0
votes

Trying to debug a web scraper and I'm running into an encoding issue using Hadley's rvest package.

As a reproducible example, consider the following two links:

library(rvest)

## This works:
read_html("http://clasificadosonline.com/UDRealEstateDetail.asp?ID=4234361")

## This gives me an error:
read_html("http://clasificadosonline.com/UDRealEstateDetail.asp?ID=4252734")

First link:

{xml_document}
<html>
[1] <head>\n<script type="text/javascript">\r\n\r\n\t\r\nif (screen.width <= 480) {\r\n\tdocument.location = "http://www.clasificado ...
[2] <body>\n<br><link href="StylesClas.css" rel="stylesheet" type="text/css">\n<!-- Google Tag Manager --><noscript><iframe src="//w ...

Second link:

> read_html("http://clasificadosonline.com/UDRealEstateDetail.asp?ID=4252734")
Error in doc_parse_raw(x, encoding = encoding, base_url = base_url, as_html = as_html,  : 
  Input is not proper UTF-8, indicate encoding !
Bytes: 0xDA 0x4C 0x54 0x49 [9]

Inspecting the HTML for BOTH pages, and I see the following:

<meta http-equiv="Content-Type" content="text/html; charset=iso-8859-1">

Why does one work, but the other doesn't?

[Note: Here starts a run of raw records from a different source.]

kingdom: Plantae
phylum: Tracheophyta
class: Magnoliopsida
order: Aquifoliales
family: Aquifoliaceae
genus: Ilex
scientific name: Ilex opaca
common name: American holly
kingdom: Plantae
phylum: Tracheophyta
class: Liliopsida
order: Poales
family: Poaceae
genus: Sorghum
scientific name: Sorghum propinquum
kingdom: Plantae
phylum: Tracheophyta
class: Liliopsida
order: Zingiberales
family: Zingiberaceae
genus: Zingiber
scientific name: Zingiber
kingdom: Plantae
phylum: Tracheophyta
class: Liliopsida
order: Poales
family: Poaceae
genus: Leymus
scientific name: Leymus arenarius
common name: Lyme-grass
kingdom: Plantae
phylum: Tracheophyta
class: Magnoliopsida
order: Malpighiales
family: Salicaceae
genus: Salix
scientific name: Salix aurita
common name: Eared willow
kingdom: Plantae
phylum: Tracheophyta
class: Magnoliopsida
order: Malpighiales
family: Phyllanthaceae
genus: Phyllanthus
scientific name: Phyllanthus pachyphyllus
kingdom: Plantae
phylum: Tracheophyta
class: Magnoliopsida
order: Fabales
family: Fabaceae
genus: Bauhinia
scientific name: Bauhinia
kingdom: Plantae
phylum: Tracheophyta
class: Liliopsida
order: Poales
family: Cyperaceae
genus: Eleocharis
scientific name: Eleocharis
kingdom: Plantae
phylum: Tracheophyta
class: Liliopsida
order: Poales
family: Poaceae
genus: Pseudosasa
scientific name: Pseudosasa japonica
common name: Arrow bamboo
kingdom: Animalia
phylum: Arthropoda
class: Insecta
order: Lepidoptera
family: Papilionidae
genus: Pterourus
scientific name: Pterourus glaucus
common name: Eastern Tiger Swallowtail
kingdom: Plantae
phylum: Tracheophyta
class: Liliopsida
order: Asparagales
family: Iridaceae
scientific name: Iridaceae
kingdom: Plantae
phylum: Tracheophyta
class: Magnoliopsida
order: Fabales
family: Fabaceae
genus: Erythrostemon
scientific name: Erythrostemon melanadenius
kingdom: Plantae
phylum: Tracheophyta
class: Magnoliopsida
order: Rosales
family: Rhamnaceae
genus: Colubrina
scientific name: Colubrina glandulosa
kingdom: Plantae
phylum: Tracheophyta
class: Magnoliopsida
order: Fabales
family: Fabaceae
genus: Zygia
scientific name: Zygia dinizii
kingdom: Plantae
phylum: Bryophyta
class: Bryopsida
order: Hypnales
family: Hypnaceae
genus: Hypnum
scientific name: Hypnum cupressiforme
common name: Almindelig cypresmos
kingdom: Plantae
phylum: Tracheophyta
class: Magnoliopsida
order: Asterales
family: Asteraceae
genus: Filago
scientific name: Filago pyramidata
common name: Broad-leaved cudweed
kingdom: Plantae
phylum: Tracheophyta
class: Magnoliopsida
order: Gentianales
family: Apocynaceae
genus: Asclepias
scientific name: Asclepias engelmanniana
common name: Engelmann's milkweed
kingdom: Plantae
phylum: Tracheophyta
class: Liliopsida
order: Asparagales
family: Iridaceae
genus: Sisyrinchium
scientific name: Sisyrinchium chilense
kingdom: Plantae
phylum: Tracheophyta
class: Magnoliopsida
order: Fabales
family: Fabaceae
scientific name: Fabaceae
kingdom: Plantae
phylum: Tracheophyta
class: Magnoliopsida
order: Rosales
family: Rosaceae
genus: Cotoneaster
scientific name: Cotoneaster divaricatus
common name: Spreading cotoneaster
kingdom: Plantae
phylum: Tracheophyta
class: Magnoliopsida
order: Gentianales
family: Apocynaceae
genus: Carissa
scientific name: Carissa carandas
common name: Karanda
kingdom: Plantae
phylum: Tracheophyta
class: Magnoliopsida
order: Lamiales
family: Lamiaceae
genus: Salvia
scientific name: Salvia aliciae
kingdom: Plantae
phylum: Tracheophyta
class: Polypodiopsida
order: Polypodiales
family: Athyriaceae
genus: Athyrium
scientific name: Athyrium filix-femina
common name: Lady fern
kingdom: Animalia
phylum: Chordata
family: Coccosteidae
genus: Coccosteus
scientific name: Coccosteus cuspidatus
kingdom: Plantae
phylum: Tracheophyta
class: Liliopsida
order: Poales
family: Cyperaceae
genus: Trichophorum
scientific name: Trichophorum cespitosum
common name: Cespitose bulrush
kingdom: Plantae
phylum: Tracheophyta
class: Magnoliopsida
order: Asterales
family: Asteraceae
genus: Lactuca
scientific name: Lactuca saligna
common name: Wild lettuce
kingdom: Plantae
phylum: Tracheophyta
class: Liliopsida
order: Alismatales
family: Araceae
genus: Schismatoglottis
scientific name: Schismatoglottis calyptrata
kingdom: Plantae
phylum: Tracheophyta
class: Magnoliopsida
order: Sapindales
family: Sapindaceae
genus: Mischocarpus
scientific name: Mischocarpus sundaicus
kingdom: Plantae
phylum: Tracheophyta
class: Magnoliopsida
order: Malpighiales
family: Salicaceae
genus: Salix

I have tried wrapping x in read_html() with iconv() as shown in the following related questions and it did not work:

  1. R: rvest - is not proper UTF-8, indicate encoding?
  2. encoding error with read_html

EDIT:

I am using the following packages:

  • rvest_0.3.2
  • xml2_1.2.0
  • httr_1.3.1

Any ideas?? Thanks!!

1

1 Answers

3
votes

Use

read_html("http://clasificadosonline.com/UDRealEstateDetail.asp?ID=4252734",
    encoding="iso-8859-1")

Since that is what the document says. The problem with putting that data in the meta tag is that R needs to be able to read the file in order to read that tag, but if it doesn't have the right encoding, it can't read the file.